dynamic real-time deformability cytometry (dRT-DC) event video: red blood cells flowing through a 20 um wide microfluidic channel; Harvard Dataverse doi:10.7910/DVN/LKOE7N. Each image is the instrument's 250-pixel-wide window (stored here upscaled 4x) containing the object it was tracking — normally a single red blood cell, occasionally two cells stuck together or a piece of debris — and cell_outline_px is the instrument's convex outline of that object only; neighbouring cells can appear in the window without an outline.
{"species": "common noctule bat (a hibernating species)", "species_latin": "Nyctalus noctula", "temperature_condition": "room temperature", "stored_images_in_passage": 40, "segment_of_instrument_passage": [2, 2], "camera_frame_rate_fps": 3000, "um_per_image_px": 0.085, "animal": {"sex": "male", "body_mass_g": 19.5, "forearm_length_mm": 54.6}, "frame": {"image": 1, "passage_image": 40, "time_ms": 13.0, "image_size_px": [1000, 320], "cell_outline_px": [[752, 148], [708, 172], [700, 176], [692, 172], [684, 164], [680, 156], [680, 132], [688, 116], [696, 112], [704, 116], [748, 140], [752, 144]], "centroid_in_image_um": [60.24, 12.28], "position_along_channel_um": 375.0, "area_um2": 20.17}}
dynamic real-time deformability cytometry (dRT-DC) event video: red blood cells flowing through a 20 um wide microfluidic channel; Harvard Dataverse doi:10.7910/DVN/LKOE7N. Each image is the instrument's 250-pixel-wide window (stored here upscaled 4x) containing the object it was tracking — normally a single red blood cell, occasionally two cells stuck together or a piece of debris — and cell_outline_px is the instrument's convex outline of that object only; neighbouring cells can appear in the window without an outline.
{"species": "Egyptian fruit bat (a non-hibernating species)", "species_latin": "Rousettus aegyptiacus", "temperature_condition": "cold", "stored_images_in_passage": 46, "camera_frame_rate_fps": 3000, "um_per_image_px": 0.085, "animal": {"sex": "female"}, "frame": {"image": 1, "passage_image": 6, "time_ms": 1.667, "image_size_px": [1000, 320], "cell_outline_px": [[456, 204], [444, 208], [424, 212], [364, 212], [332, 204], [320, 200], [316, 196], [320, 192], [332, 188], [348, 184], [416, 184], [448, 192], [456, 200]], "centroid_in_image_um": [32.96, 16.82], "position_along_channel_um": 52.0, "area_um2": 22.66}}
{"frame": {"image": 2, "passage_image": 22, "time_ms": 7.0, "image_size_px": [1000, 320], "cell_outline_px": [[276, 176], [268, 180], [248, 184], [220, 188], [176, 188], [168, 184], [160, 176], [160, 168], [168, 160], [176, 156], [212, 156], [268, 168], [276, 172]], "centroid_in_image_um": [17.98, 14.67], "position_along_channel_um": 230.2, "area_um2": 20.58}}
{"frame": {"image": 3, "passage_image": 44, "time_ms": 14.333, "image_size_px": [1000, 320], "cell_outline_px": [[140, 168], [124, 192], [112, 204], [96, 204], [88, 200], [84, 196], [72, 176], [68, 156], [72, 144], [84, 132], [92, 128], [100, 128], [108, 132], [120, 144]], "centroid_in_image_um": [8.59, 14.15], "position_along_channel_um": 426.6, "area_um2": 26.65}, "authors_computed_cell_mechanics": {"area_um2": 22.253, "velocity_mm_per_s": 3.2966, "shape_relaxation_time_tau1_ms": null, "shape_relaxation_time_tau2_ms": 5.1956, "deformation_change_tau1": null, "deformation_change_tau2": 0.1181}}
·····
▶ [WHAT YOU HAVE TO DO]: Set all of the records down again, exactly as they stand.

▶ [EXERCISE OUTPUT]:
dynamic real-time deformability cytometry (dRT-DC) event video: red blood cells flowing through a 20 um wide microfluidic channel; Harvard Dataverse doi:10.7910/DVN/LKOE7N. Each image is the instrument's 250-pixel-wide window (stored here upscaled 4x) containing the object it was tracking — normally a single red blood cell, occasionally two cells stuck together or a piece of debris — and cell_outline_px is the instrument's convex outline of that object only; neighbouring cells can appear in the window without an outline.
{"species": "common noctule bat (a hibernating species)", "species_latin": "Nyctalus noctula", "temperature_condition": "room temperature", "stored_images_in_passage": 40, "segment_of_instrument_passage": [2, 2], "camera_frame_rate_fps": 3000, "um_per_image_px": 0.085, "animal": {"sex": "male", "body_mass_g": 19.5, "forearm_length_mm": 54.6}, "frame": {"image": 1, "passage_image": 40, "time_ms": 13.0, "image_size_px": [1000, 320], "cell_outline_px": [[752, 148], [708, 172], [700, 176], [692, 172], [684, 164], [680, 156], [680, 132], [688, 116], [696, 112], [704, 116], [748, 140], [752, 144]], "centroid_in_image_um": [60.24, 12.28], "position_along_channel_um": 375.0, "area_um2": 20.17}}
dynamic real-time deformability cytometry (dRT-DC) event video: red blood cells flowing through a 20 um wide microfluidic channel; Harvard Dataverse doi:10.7910/DVN/LKOE7N. Each image is the instrument's 250-pixel-wide window (stored here upscaled 4x) containing the object it was tracking — normally a single red blood cell, occasionally two cells stuck together or a piece of debris — and cell_outline_px is the instrument's convex outline of that object only; neighbouring cells can appear in the window without an outline.
{"species": "Egyptian fruit bat (a non-hibernating species)", "species_latin": "Rousettus aegyptiacus", "temperature_condition": "cold", "stored_images_in_passage": 46, "camera_frame_rate_fps": 3000, "um_per_image_px": 0.085, "animal": {"sex": "female"}, "frame": {"image": 1, "passage_image": 6, "time_ms": 1.667, "image_size_px": [1000, 320], "cell_outline_px": [[456, 204], [444, 208], [424, 212], [364, 212], [332, 204], [320, 200], [316, 196], [320, 192], [332, 188], [348, 184], [416, 184], [448, 192], [456, 200]], "centroid_in_image_um": [32.96, 16.82], "position_along_channel_um": 52.0, "area_um2": 22.66}}
{"frame": {"image": 2, "passage_image": 22, "time_ms": 7.0, "image_size_px": [1000, 320], "cell_outline_px": [[276, 176], [268, 180], [248, 184], [220, 188], [176, 188], [168, 184], [160, 176], [160, 168], [168, 160], [176, 156], [212, 156], [268, 168], [276, 172]], "centroid_in_image_um": [17.98, 14.67], "position_along_channel_um": 230.2, "area_um2": 20.58}}
{"frame": {"image": 3, "passage_image": 44, "time_ms": 14.333, "image_size_px": [1000, 320], "cell_outline_px": [[140, 168], [124, 192], [112, 204], [96, 204], [88, 200], [84, 196], [72, 176], [68, 156], [72, 144], [84, 132], [92, 128], [100, 128], [108, 132], [120, 144]], "centroid_in_image_um": [8.59, 14.15], "position_along_channel_um": 426.6, "area_um2": 26.65}, "authors_computed_cell_mechanics": {"area_um2": 22.253, "velocity_mm_per_s": 3.2966, "shape_relaxation_time_tau1_ms": null, "shape_relaxation_time_tau2_ms": 5.1956, "deformation_change_tau1": null, "deformation_change_tau2": 0.1181}}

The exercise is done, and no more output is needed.